WHAT IS NEEDED -> Go through the entries below. Copy each line in which "recoloured" appears.

*** DATA RECORDS Section Begins ***

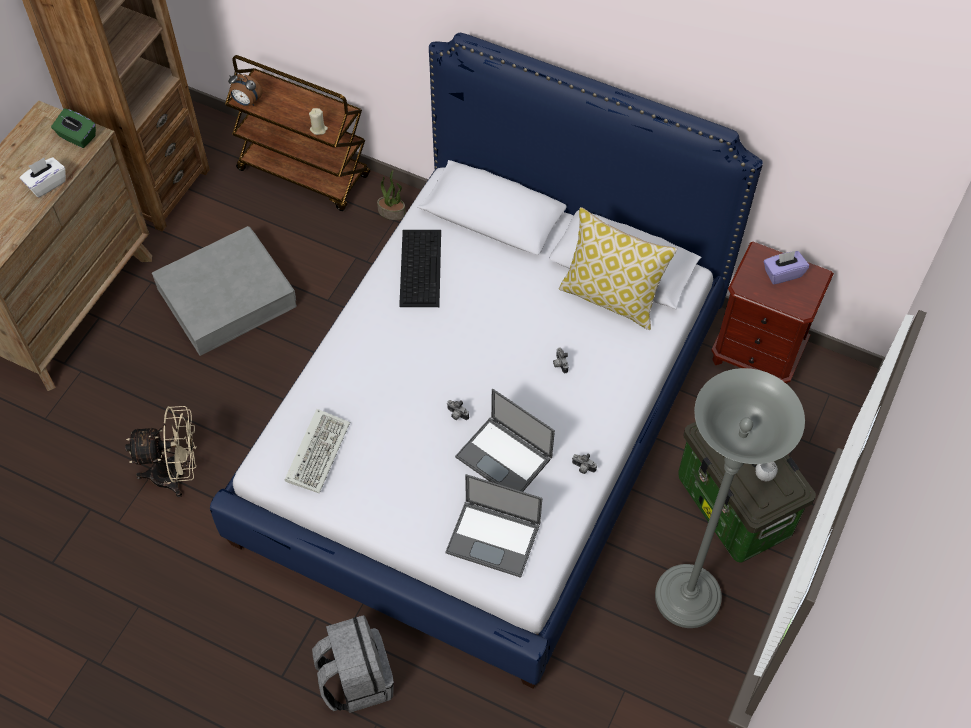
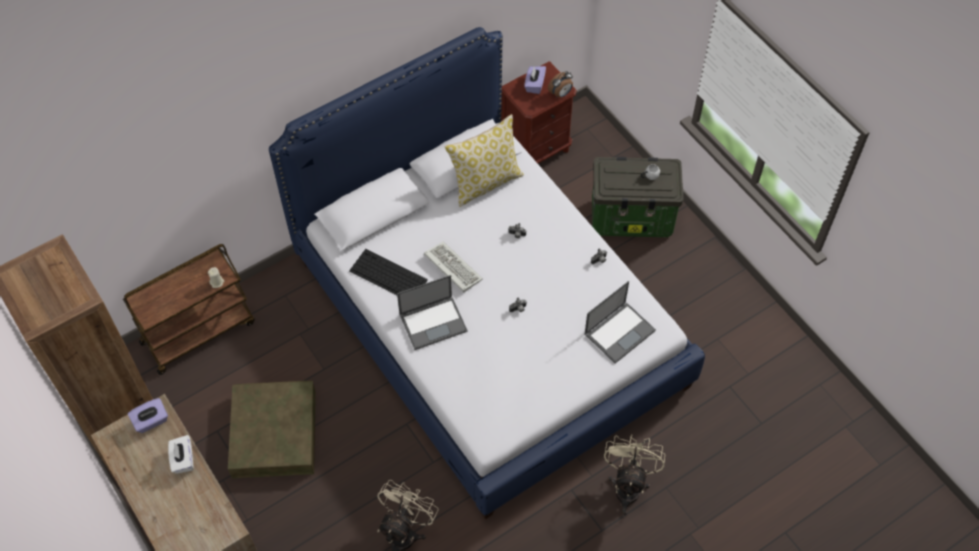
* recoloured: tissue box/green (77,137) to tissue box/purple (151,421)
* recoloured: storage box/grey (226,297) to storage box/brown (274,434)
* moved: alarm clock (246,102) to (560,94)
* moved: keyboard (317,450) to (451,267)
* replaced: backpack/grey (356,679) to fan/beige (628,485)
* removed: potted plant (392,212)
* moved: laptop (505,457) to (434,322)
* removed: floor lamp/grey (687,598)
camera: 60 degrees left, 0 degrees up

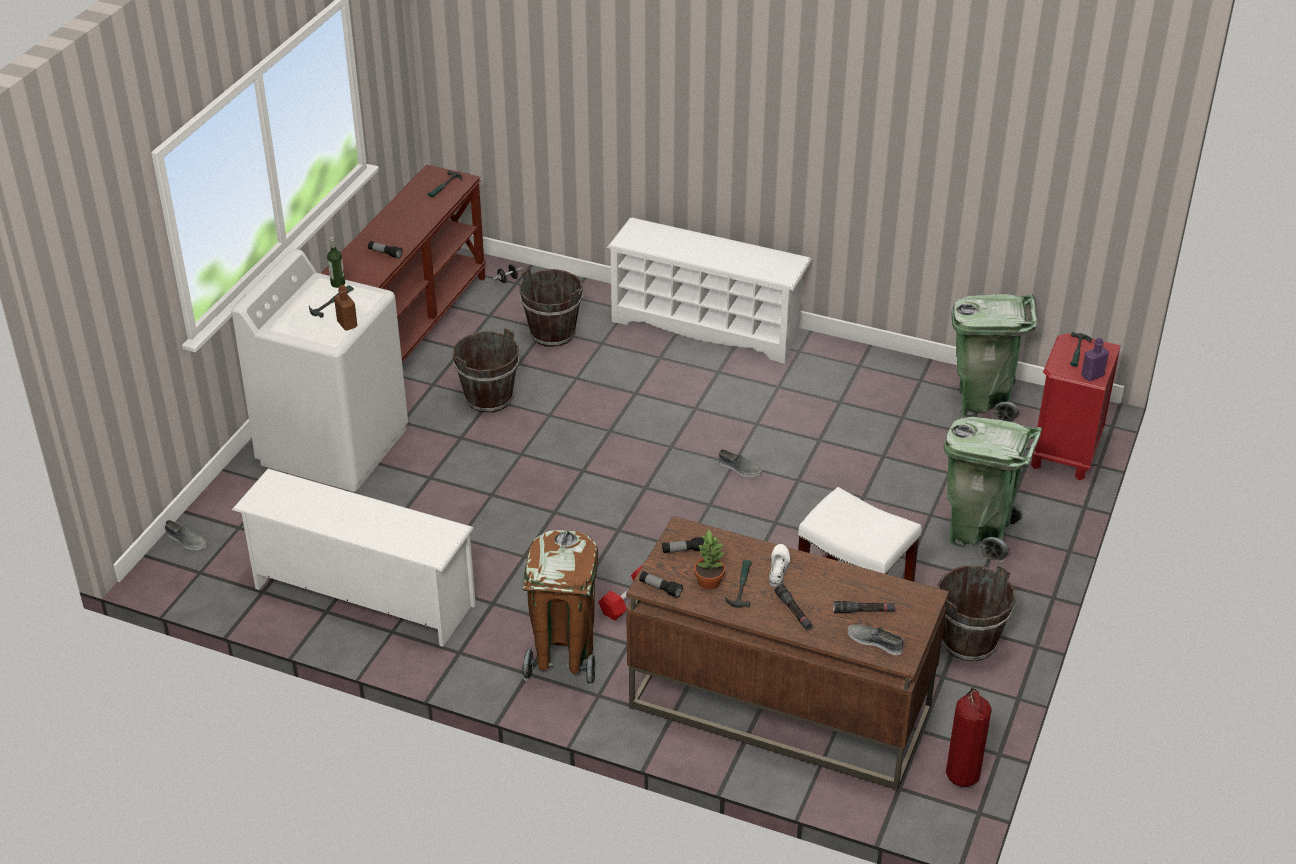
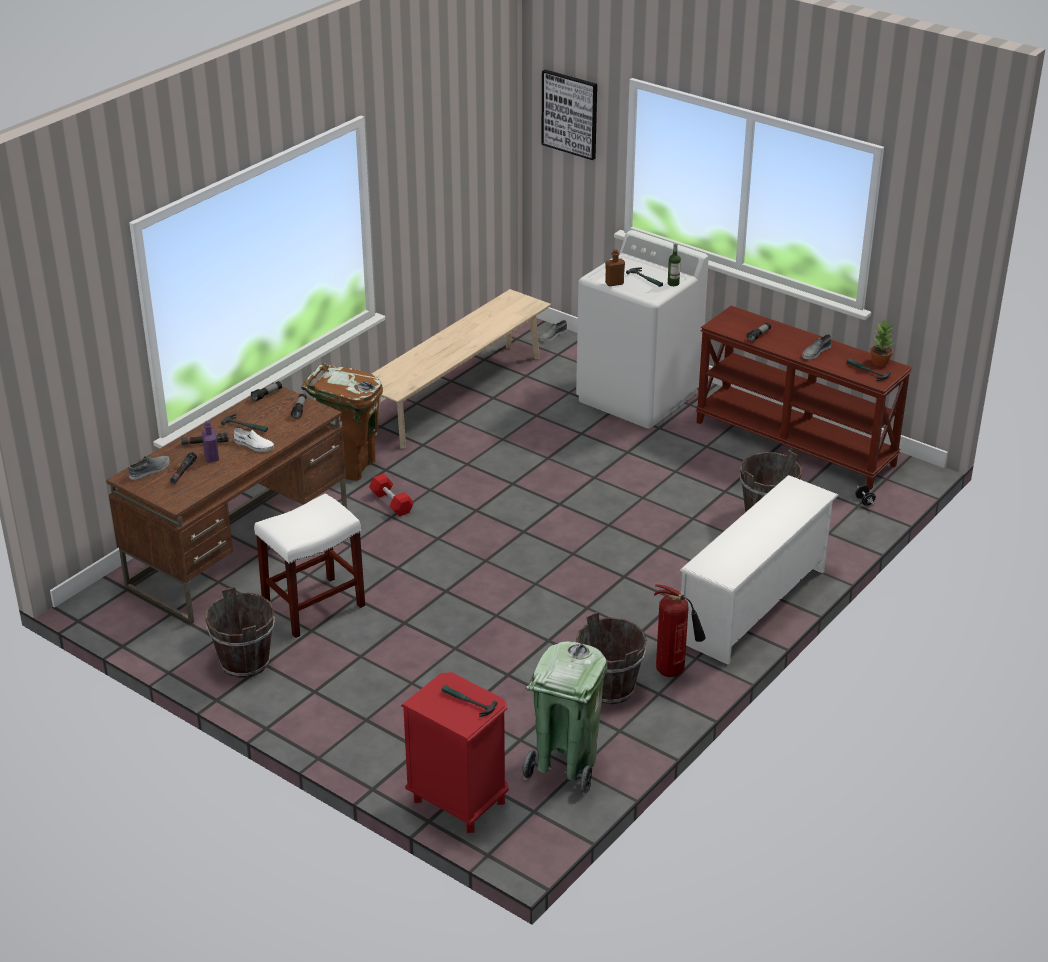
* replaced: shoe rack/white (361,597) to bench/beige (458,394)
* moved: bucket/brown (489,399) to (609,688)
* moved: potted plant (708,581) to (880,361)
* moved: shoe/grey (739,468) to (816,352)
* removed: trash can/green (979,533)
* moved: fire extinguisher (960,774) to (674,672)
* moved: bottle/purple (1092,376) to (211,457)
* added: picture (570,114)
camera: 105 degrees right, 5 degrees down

*** DATA RECORDS Section Ends ***

TASK RESULT ->
* recoloured: tissue box/green (77,137) to tissue box/purple (151,421)
* recoloured: storage box/grey (226,297) to storage box/brown (274,434)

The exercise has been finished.